BRIEF 1:
In the text on phytate supplementation in black rhinos, rewrite the paragraph beginning "Black rhinoceroses (Diceros bicornis) under human care" as a concise bulleted list that keeps its main facts.
BRIEF 2:
Reproduce the passage of the text on phytate supplementation in black rhinos between "Sullivan KE, Cerosimo" and "Advisory Group, Virtual.", inclusive.

TEXT UNDER STUDY:
□ □ □

Preliminary impacts of dietary phytate supplementation on iron and phosphorus in black rhinoceros (Diceros bicornis)

Citation

Sullivan KE, Cerosimo LM, Warren LK, Fowler AL, Williams SM, Livingston S, and Valdes EV. 2021. Preliminary impacts of dietary phytate supplementation on iron and phosphorus in black rhinoceros (Diceros bicornis). In Brooks M, Koutsos E, and Henry B Eds. Proceedings of the Fourteenth Conference on Zoo and Wildlife Nutrition, Zoo and Wildlife Nutrition Foundation and AZA Nutrition Advisory Group, Virtual.

Abstract

Black rhinoceroses (Diceros bicornis) under human care are susceptible to health issues associated with diet management, including iron overload disorder, hypophosphatemia, renal and gastrointestinal disorders. As browse diets for free-ranging rhinos cannot be replicated under human care, we do not understand the exact nutrient needs that optimize physiological wellness. Current recommendations under human care include supplementation of vitamin E and phosphorus and limiting bioavailable iron (Sullivan & Valdes, 2019; Sullivan et al., 2020). Inositol hexaphosphate (IP6) has been demonstrated to serve as an iron chelator, antioxidant, and anti-inflammatory reactant across species, but it is also a potential source of dietary phosphorus in hindgut-fermenting rhinos. We hypothesized diet supplementation with IP6 would have benefits including decreased iron availability and improved circulating phosphorus for black rhinos. Four male black rhinos at Disney’s Animal Kingdom® and Fort Worth Zoo (n = 2/institution), were enrolled in a randomized crossover study with two 21-d experimental periods with and without IP6 supplementation fed at 190% of the estimated horse-based phosphorus recommendation. Multiple-month washouts occurred between treatment periods and animals served as their own controls. Serum measurements collected on d0 and during d15-21 included iron biomarkers, CBC, and chemistry panels. All animals consumed 100% of IP6 offered with no change in animal health throughout the study. While iron parameters did not demonstrate changes (P > 0.3) there were numerical decreases; and serum phosphorus, shown to be protective against hemolytic crises, was increased with IP6 supplementation (P = 0.02; Table 1; Sullivan et al., 2020). Understanding the importance, optimal diet forms, and interplay of iron and phosphorus in black rhino physiology are critical to maintain a healthy sustainable population.

□ □ □

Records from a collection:
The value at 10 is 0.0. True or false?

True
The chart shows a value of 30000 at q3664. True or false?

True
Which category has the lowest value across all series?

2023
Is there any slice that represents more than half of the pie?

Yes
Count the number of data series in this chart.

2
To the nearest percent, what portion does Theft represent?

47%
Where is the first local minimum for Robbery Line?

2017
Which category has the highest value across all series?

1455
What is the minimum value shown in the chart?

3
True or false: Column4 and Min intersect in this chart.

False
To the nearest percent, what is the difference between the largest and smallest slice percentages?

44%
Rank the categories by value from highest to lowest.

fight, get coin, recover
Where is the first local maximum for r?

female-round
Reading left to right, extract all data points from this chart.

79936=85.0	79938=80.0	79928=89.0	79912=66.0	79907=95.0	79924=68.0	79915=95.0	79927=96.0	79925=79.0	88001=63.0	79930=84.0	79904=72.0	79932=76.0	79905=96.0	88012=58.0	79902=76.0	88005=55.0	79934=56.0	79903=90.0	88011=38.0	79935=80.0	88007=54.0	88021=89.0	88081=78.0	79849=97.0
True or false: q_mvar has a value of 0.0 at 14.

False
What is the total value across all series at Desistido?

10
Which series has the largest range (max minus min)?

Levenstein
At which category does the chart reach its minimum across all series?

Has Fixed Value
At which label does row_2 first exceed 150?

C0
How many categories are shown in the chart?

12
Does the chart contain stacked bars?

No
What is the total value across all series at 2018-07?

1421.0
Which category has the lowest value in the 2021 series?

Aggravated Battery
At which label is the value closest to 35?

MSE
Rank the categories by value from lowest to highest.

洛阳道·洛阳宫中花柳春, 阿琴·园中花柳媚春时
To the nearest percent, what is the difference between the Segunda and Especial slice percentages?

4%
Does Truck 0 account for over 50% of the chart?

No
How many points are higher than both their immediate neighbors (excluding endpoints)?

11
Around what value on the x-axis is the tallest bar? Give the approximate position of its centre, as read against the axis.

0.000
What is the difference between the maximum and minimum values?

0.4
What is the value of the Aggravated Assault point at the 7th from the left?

□ □ □

RESPONSE 1:
- Black rhinoceroses under human care are prone to diet-related health issues, including iron overload disorder, hypophosphatemia, and renal and gastrointestinal disorders.
- Free-ranging browse diets cannot be replicated under human care, so the exact nutrient needs for physiological wellness are not understood.
- Current recommendations include supplementing vitamin E and phosphorus and limiting bioavailable iron.
- Inositol hexaphosphate (IP6) acts as an iron chelator, antioxidant, and anti-inflammatory reactant across species. It is also a potential source of dietary phosphorus in hindgut-fermenting rhinos.
- Hypothesis: IP6 supplementation would decrease iron availability and improve circulating phosphorus.
- Design: Four male black rhinos took part, two at Disney's Animal Kingdom® and two at Fort Worth Zoo. The randomized crossover study had two 21-day periods, with and without IP6, fed at 190% of the estimated horse-based phosphorus recommendation. Multiple-month washouts separated the periods, and the animals served as their own controls.
- Measurements: Serum iron biomarkers, CBC, and chemistry panels were collected on day 0 and during days 15–21.
- Results: All animals consumed all IP6 offered, with no change in health. Iron parameters showed numerical decreases but no significant changes (P > 0.3). Serum phosphorus, which protects against hemolytic crises, increased with IP6 (P = 0.02).
- Conclusion: Understanding the importance, optimal diet forms, and interplay of iron and phosphorus is critical to maintaining a healthy, sustainable black rhino population.

RESPONSE 2:
Sullivan KE, Cerosimo LM, Warren LK, Fowler AL, Williams SM, Livingston S, and Valdes EV. 2021. Preliminary impacts of dietary phytate supplementation on iron and phosphorus in black rhinoceros (Diceros bicornis). In Brooks M, Koutsos E, and Henry B Eds. Proceedings of the Fourteenth Conference on Zoo and Wildlife Nutrition, Zoo and Wildlife Nutrition Foundation and AZA Nutrition Advisory Group, Virtual.